Она не отпускала луку, и руки их соприкоснулись. Да так и прилипли друг к другу. Мария, понявшая женским чутьем своим состояние Иисуса, сродни ее состоянию, возликовала:
«Он станет моим! Он не равнодушен ко мне! — она, однако, пересилила свой душевный порыв и свое телесное желание прильнуть к Иисусу, твердо заключив: — Не время! Оно еще наступит. Его еще много впереди. Вся оставшаяся жизнь!»
Иисус, сразу же почувствовавший резкую перемену в настроении Магдалины, легко одолел искушение. Не подави своего желания Мария, ему пришлось бы намного трудней, чем тогда, когда его соблазняла знойная нубийка, а он никак не хотел нарушать обета, данного не единожды и не одним только ессеям, но и жрецам Храма Солнца и белым жрецам.

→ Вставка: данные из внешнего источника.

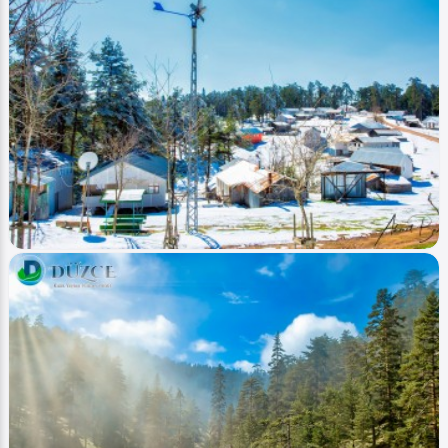
Image
Yaylalar - Plateaus
Düzce Yeniyurt (Yayla - plateau)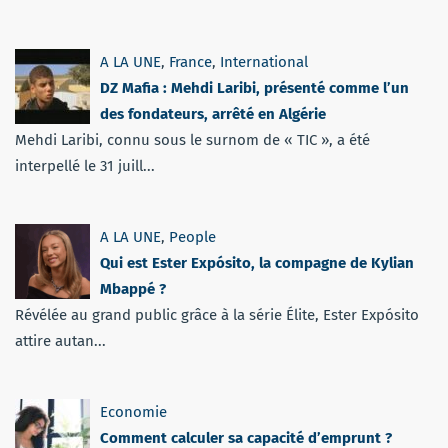
A LA UNE
,
France
,
International
DZ Mafia : Mehdi Laribi, présenté comme l’un
des fondateurs, arrêté en Algérie
Mehdi Laribi, connu sous le surnom de « TIC », a été
interpellé le 31 juill...
A LA UNE
,
People
Qui est Ester Expósito, la compagne de Kylian
Mbappé ?
Révélée au grand public grâce à la série Élite, Ester Expósito
attire autan...
Economie
Comment calculer sa capacité d’emprunt ?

Иисус в этот момент был искренне благодарен Марии Магдалине. Более, быть может, чем за то, что спасла она его от смерти. Еще одно отступление от верности взваленному на себя добровольно принципу он, поддавшись соблазну, переживал бы страшно. Мог бы даже не простить это ни себе, ни ей, ибо одно дело, когда на весах жизнь и возможность продолжать начатое, другое дело в потакании плоти.
Но теперь все. Вернулась к ним обычная нежная дружественность.
Иисус возлег возле расстеленной Марией на траве скатерти, она проворно, хотя тоже едва держалась на ногах от усталости, достала из переметных сум куски пасхального агнеца, опресноки, мех с молодым вином, и они принялись за праздничную трапезу. Оба были голодны, оба отдыхали душой и телом.
Насытившись, расстелили потники и попоны, отогнали подальше сбатованных мулов и, подложив под готовы седла, моментально заснули. Иисус же, засыпая, определил себе:
«Не более двух часов».
Такое решение подсказывала необходимость спешить. Конечно, Мария Магдалина рассудила правильно, что лишь завтра паломники, и то далеко не все, начнут возвращаться к домам своим, но великое ли расстояние отделит их от паломников, если сегодня они не отъедут подальше от Иерусалима. Да дело не только в паломниках, в Иерусалиме все может открыться раньше времени, и тогда — конец.